Another Postcard Chapter 2
Professor Snape set his pewter goblet down with a bang at breakfast one morning. Several bowls and trays clanged as their balance was upset on the teachers table. Professor Flitwick’s small mug of coffee tipped over, but he flicked his wand quickly and it was cleared before anyone was scalded.
“Severus,” Flitwick squeaked. “Whatever is the-,” his voice trailed off as he saw the postcard sitting in front of Snape. A postcard with a picture of a chimpanzee in a tuxedo and spats grinned up at him. The little wizard began chuckling.
“I fail to see the entertainment value in this,” said Snape, his jaw clenched.
“I don’t,” said Professor McGonagall, who Snape hadn’t realized was standing behind him. “It certainly has managed to get a rise out of you.”
Snape ate the remainder of his breakfast, ignoring the postcard on the table in front of him. He rose quickly and pocketed the card when he was done.
Several students jumped out of his way as he stormed down the halls, his cape billowing, as he made his way to the dungeons. The frown on his face was enough to even get Professor Trelawney to take a step back, although she threw him a nasty look as he strode past.

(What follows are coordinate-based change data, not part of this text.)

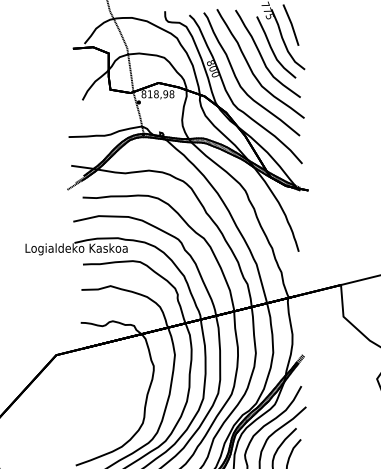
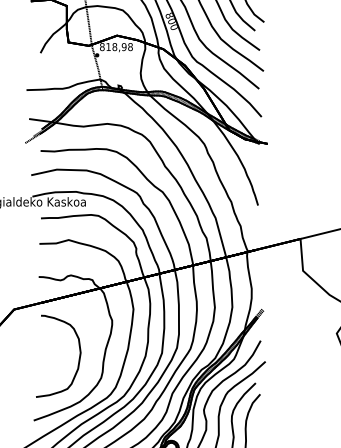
curve: (120, 402) -> (78, 357), added

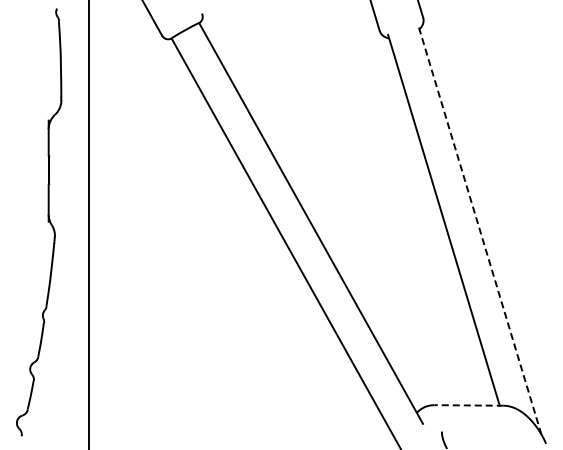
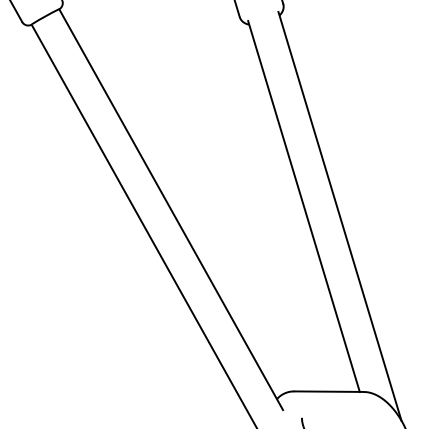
line: (479, 229) -> (339, 215), dashed -> solid
line: (469, 405) -> (329, 391), dashed -> solid

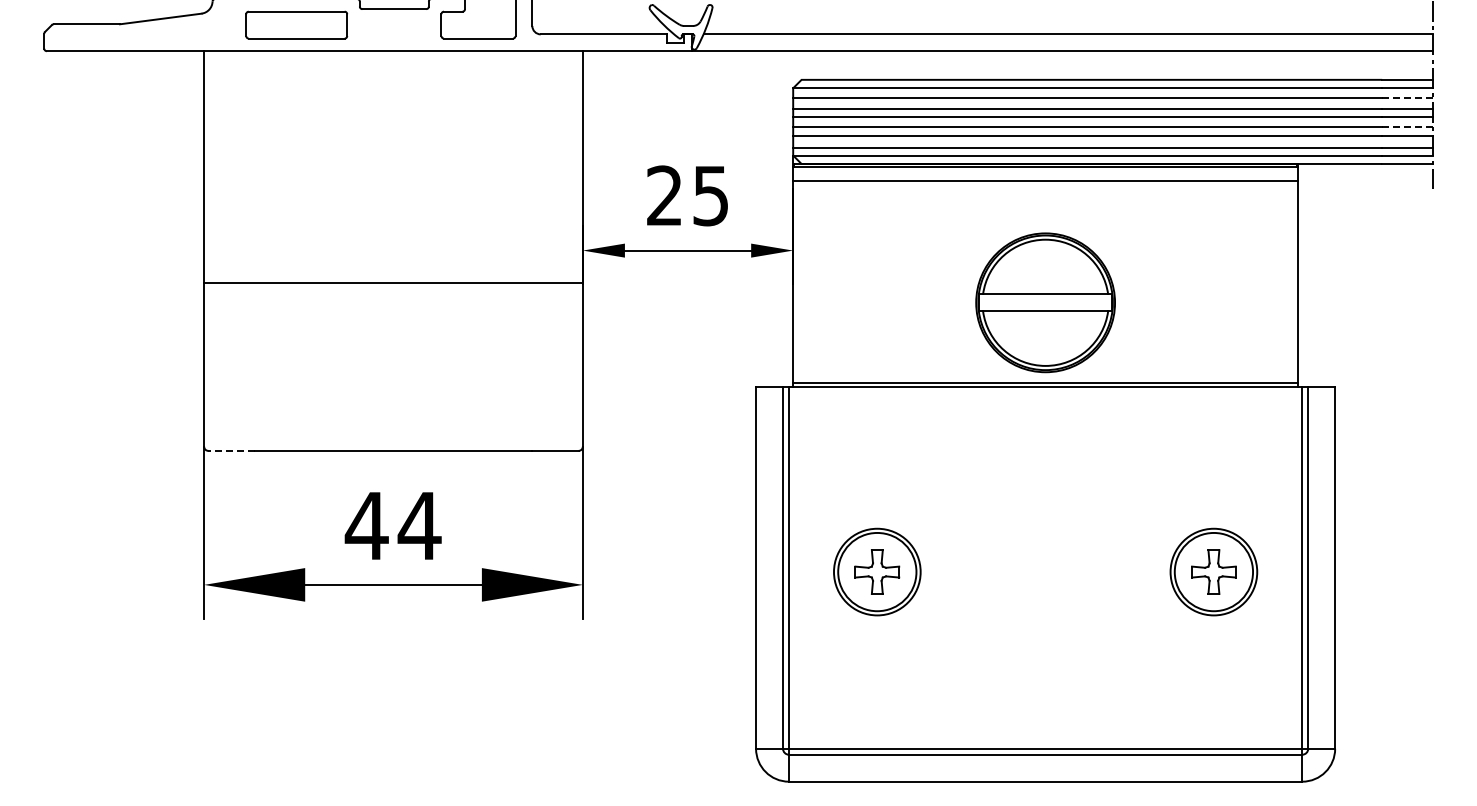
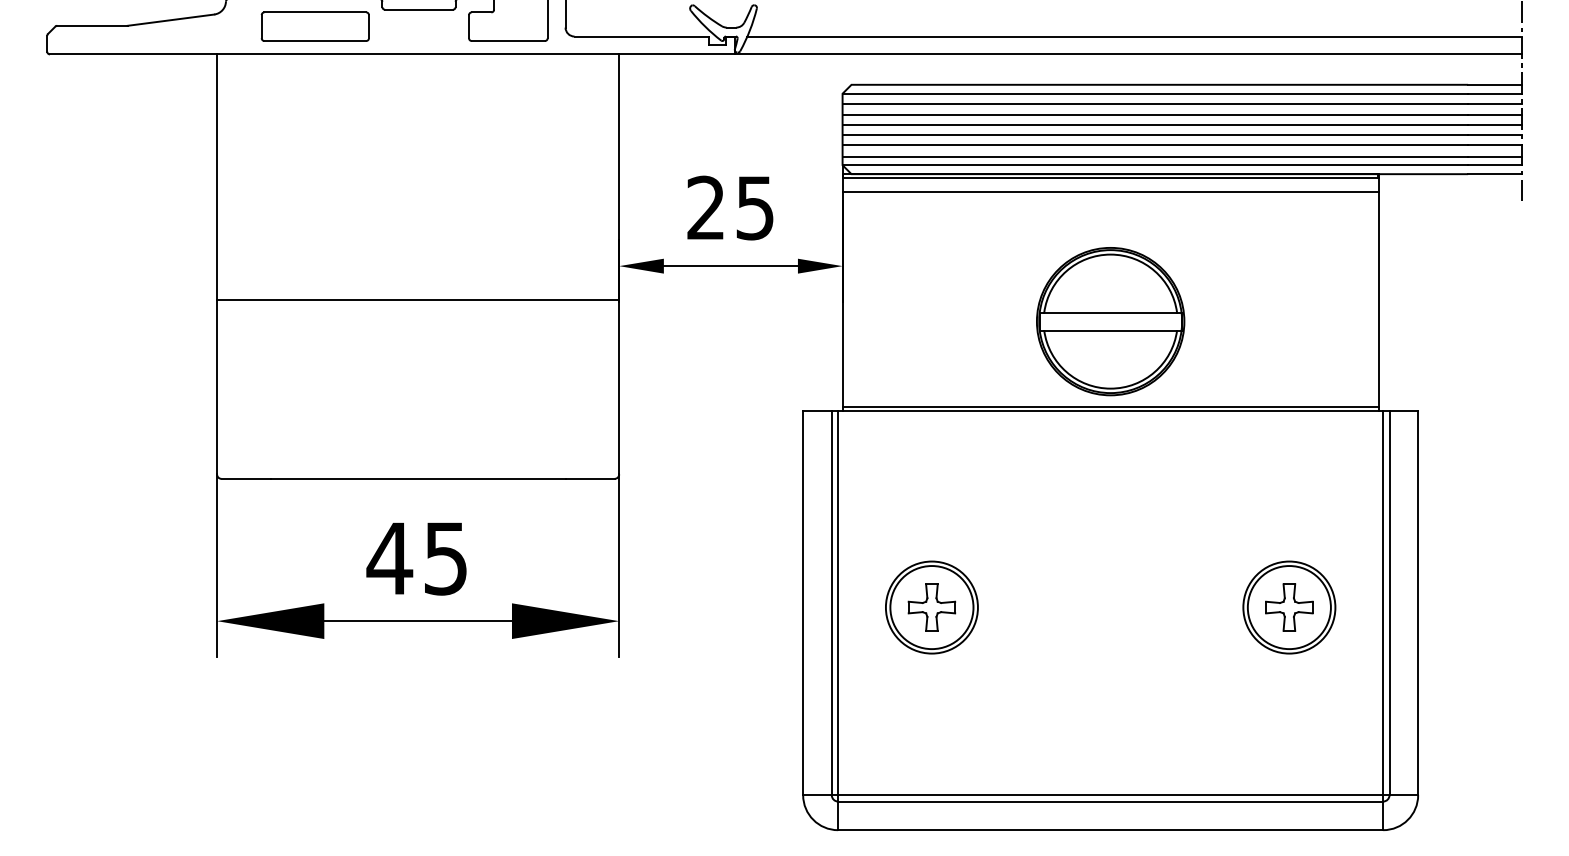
line: (1407, 98) -> (1494, 104), dashed -> solid
line: (1407, 126) -> (1494, 134), dashed -> solid
line: (231, 450) -> (246, 478), dashed -> solid
text: (419, 526) -> (445, 559), 44 -> 45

When he got to his laboratory he looked at his shelf of reference books. He didn’t even know where to begin. The only writing on it was his name.
Snape started with a Potion of Intention. When sprayed on the writing it glowed faintly yellow. Nothing malicious was intended and humor was involved. This verified it was a practical joke and he relaxed quite a bit.
For a moment he considered ceasing with the testing and trying to guess who the student was. Perhaps he could get a betting pool going with Flitwick. At least it was one bet he had a chance at. McGonagall would be getting galleons from him over Quidditch games for the rest of his career.
He sprayed a Sexing Potion of the postcard. It glowed red. Female.
An Aging Potion. Between 15 and 30 years of age. That didn’t help much.
Snape sighed and opened his drawer. There were twelve postcards now.
Snape sat back in his chair and looked at the inside of his office.
Bare stone walls decorated only with bookshelves and potions ingredients surrounded him. A threadbare black rug stretched between the worn desk and the black leather chairs before it. It could use a cleaning, truth be told.
There were no windows and the hearth lay bare, the room usually heated by a cauldron bubbling in a corner when he was present.
A bit of color wouldn’t kill him. Snape reasoned. Perhaps it was even a little satisfying to have a student think of him enough to send him something pleasant after they left.
After the Weasley twins had left and the search of mail was stopped he had received a package that he still shuddered about when he thought of it. He had never been able to peg it on them, but he had been hexed to hear a horrible repetitive song about a Muggle with a peculiar wife in his head for the better part of 2 hours.
With a few flicks of his wand and some rearranging he found himself with a decent amount of wall space. He retrieved the postcards and spelled them with a temporary sticking spell before he arranged them on the wall in their order of arrival.
There was a tap on his door as he was examining his handiwork.
“Come,” Snape said.
“Severus I believe there’s the matter of-,” Professor McGonagall’s voice trailed off as he turned around.
“Yes,” Snape frowned. He knew she was here to get a Galleon he owed her from the last Quidditch game. For someone who didn’t believe in Divination she seemed to have an uncanny way of choosing winning teams.
“Are those all the postcards you’ve gotten?” McGonagall asked, looking past him.
“Oh,” Snape said, turning around so she could see past him. “Yes. They were… taking up too much room in my desk.”
“I see,” said Professor McGonagall, smiling at him as he sniffed imperiously. “Well, there’s the matter of a Galleon.”
Snape quickly paid her off and shooed her out of his office before she could continue looking at him like that. It was unnerving.